### Задание
Перепечатайте целиком, ничего не меняя, отрывок о «Влесовой книге», приведённый ниже.

### Текст для чтения
= = =

Влесова книга. Троянский конь норманнизма
Шрифт:
В 1952 году в сочинении «Ригведа и язычество» Миролюбов еще сожалел, что нет источников, но пообещал вернуться к теме, если источники появятся. Здесь же он высказал убеждение, что докириллическая письменность у славян была и, может быть, будет «однажды найдена», после чего «крики критиков окажутся совершенно лишними». На ускорение «процесса обретения», видимо, повлияло знакомство с А. Куренковым (А. Куром), концепция которого также изложена в «Молодой гвардии» (№ 1, 1994). В 1953 году Миролюбов упомянет о лекции Куренкова и сообщит о великой находке. Сюжет о 15-летнем «переписывании дощечек» в жилище художника Изенбека, которым ныне открываются все издания «Влесовой книги», будет сочинен позднее.
В 1953 году А. Кур опубликовал «сенсацию» в издававшемся им в Сан-Франциско журнале «Жар-птица»

= = =

### Извлечённые данные

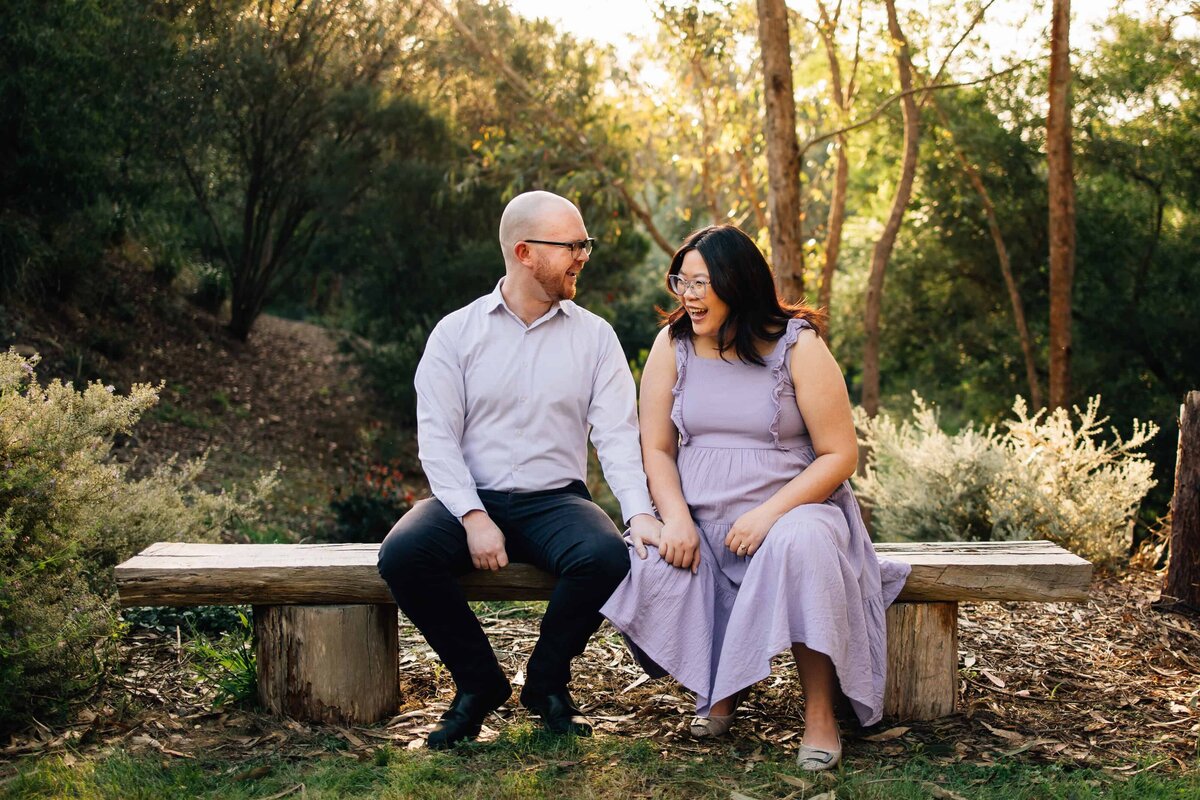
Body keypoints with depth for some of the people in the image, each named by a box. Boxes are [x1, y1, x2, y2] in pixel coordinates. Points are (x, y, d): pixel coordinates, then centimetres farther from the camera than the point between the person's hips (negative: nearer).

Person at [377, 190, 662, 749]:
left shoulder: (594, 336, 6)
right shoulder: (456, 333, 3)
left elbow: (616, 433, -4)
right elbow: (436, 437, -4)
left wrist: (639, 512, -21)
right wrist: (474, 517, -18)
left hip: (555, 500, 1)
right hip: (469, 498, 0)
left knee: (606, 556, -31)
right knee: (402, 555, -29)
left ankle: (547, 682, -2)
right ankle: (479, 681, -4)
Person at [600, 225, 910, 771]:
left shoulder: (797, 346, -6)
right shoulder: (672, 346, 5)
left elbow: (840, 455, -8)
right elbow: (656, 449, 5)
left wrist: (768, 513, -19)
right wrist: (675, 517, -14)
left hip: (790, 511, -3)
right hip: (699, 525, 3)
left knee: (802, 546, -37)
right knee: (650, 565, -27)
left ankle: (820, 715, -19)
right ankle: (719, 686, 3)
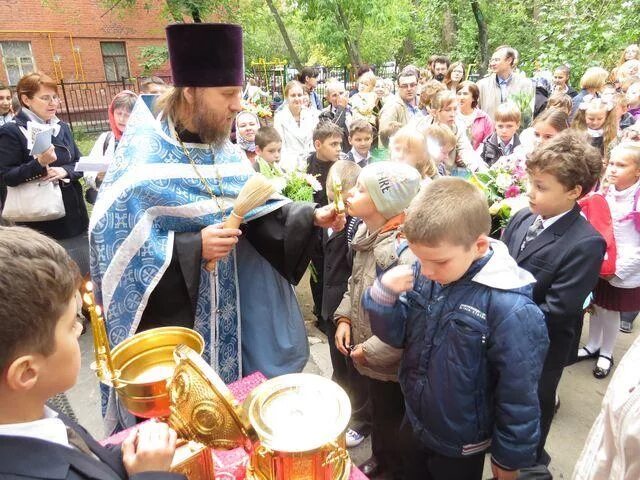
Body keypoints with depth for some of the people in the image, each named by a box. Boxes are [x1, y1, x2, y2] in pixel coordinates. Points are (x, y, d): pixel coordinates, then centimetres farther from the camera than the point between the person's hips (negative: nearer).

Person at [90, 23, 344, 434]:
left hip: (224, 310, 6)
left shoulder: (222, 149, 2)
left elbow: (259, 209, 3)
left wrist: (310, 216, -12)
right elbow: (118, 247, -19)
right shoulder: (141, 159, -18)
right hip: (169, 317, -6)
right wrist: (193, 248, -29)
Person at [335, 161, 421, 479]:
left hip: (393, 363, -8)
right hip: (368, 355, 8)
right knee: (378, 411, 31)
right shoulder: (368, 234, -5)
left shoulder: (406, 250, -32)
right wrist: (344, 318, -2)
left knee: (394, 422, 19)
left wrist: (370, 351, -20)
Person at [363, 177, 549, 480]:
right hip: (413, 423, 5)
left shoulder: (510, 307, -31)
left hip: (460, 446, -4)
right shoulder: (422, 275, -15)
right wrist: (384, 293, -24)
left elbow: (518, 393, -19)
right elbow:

= = =

### Ответ
Влесова книга. Троянский конь норманнизма
Шрифт:
В 1952 году в сочинении «Ригведа и язычество» Миролюбов еще сожалел, что нет источников, но пообещал вернуться к теме, если источники появятся. Здесь же он высказал убеждение, что докириллическая письменность у славян была и, может быть, будет «однажды найдена», после чего «крики критиков окажутся совершенно лишними». На ускорение «процесса обретения», видимо, повлияло знакомство с А. Куренковым (А. Куром), концепция которого также изложена в «Молодой гвардии» (№ 1, 1994). В 1953 году Миролюбов упомянет о лекции Куренкова и сообщит о великой находке. Сюжет о 15-летнем «переписывании дощечек» в жилище художника Изенбека, которым ныне открываются все издания «Влесовой книги», будет сочинен позднее.
В 1953 году А. Кур опубликовал «сенсацию» в издававшемся им в Сан-Франциско журнале «Жар-птица»